The town is full of tourists on the way home and there is a bit of a queue to get fuel but we get some and then we park in the shade and wait for Steve who is no doubt stuck behind all of the angry cage drivers that we have just blown into the weeds on our mad flight over here. But it was good fun so stuffem. Lunch is fish burgers and chips and a hot dog without the roll for Slim and as we saddle up again and Slim jumps up onto his sheepskin, a big red late model BMW motor bike bumps up onto the grass beside us and a Copper about ten feet tall and as skinny as a rake unfolds off the thing. “Shit”, I think, “This is all we need”, but he’s not interested in Slim, he just wants some names for his book because there is a blitz on motor cyclists this week end and am I ever glad he wasn’t up on the hill an hour ago but he wasn’t so he waves us on and wishes us luck and we are off again.

There is so much traffic on the road now that I begin to despair of ever getting home today. The highway is chockers and we are just picking them off one at a time, gradually moving to the head of the group and then coming onto the tail of another group and passing them and the brain is in neutral and it is BLOODY hot and finally we are at the Kinglake turn off, so we stop and wait for Steve. He’s not that far behind so pretty soon the hand shaking is all done and we promise to do it again and we don’t piss around too much ‘cause we’ve said all there is to say so he goes his way and we go ours.

After another while, Geoffrey and I slow down, reach out and slap gloved fists and we also go our separate ways. I am using every back road I know now, to avoid the traffic but to no avail because so is every body else and I cop it sweet and settle into the routine of wending my way slowly home.
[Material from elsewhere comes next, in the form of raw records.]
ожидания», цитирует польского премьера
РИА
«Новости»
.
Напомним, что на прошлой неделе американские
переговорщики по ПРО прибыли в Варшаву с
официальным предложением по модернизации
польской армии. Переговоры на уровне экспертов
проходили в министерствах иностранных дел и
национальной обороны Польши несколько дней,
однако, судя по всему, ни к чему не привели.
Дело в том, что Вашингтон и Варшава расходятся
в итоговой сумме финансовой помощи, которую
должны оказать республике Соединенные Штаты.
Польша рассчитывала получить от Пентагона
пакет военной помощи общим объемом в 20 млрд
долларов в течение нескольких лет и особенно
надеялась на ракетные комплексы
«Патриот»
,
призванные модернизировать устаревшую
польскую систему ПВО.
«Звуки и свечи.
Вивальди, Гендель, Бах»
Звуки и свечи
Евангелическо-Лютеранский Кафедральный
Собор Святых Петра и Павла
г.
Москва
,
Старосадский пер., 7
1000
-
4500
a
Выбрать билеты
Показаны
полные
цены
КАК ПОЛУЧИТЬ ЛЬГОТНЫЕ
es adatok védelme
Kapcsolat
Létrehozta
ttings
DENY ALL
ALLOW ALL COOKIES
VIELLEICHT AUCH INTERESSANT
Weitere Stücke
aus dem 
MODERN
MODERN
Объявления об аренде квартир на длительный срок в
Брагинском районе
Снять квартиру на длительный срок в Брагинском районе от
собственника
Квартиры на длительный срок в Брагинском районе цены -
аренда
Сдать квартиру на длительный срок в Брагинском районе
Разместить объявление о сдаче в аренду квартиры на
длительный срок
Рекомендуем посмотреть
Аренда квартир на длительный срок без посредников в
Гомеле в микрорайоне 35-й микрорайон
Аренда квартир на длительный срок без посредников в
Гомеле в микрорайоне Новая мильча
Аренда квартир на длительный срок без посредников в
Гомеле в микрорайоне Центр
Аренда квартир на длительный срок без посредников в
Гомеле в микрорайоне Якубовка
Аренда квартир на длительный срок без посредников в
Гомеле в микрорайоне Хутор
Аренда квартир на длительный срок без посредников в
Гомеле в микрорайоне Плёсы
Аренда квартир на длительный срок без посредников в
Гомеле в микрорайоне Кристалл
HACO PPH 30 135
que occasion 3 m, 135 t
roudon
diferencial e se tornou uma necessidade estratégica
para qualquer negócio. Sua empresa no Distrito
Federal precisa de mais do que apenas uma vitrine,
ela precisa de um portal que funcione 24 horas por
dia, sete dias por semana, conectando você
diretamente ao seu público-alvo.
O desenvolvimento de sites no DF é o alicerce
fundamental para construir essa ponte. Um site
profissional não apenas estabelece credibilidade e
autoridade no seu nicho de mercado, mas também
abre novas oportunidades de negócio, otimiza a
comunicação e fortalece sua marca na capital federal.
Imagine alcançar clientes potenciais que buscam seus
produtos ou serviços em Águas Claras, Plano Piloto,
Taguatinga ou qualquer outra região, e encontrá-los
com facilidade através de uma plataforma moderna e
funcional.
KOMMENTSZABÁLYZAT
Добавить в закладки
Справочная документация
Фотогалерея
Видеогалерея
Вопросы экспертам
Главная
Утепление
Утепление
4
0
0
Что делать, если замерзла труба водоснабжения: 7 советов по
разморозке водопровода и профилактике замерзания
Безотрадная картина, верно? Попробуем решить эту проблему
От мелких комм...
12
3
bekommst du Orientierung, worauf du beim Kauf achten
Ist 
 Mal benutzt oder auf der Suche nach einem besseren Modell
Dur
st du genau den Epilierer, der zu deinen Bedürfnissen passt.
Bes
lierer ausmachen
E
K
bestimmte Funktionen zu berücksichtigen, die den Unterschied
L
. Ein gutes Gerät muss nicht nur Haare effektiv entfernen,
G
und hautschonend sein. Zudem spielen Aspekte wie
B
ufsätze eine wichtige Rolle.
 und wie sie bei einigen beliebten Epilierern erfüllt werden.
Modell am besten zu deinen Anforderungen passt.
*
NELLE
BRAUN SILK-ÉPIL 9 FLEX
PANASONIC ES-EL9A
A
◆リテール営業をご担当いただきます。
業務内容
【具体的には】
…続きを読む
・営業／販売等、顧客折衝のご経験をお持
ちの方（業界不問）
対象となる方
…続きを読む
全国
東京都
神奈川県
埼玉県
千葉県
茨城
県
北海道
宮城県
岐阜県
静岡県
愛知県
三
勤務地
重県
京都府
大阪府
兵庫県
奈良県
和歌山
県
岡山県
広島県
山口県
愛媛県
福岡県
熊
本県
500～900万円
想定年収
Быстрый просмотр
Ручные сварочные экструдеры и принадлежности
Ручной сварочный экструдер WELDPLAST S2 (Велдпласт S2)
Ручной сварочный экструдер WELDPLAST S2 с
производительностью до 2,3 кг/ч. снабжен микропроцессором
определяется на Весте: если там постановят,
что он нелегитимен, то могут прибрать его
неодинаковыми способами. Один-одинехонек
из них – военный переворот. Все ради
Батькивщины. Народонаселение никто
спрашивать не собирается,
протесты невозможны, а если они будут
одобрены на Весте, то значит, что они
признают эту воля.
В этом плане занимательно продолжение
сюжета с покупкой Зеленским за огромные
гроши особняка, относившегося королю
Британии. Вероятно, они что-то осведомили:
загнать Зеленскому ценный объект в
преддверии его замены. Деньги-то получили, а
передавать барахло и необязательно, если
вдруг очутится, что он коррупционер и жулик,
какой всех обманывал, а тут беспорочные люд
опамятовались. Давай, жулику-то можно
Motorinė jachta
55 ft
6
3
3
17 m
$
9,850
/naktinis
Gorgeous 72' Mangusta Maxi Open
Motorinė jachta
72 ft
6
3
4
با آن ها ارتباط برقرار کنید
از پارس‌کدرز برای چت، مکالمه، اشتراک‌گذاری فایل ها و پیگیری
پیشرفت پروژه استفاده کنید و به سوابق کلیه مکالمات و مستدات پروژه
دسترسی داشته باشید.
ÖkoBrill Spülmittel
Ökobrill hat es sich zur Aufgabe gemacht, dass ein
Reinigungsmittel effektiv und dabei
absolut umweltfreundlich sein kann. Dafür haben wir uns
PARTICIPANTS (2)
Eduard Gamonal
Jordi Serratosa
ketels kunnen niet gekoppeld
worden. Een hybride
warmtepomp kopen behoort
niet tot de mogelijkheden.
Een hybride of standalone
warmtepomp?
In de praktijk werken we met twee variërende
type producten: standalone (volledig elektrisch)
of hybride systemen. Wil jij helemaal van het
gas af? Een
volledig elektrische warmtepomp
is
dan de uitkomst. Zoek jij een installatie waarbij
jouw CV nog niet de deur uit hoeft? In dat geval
I’m getting bored so I have a bit of a sticky beak at the traffic around me just for something to do. There is a stark contrast to the behaviour in the cars now as compared to Friday, the occupants have a somber look on their faces and the kids are sprawled out asleep in the back and I guess I’m not the only one that will be glad to get home.

Mikki the Siamese cat is laying sprawled out on the back of my old ute, parked in the driveway at home. She gets up and arches her back and then waits expectantly for a pat and a rub as I pull the bike up onto its centre stand for the last time this trip.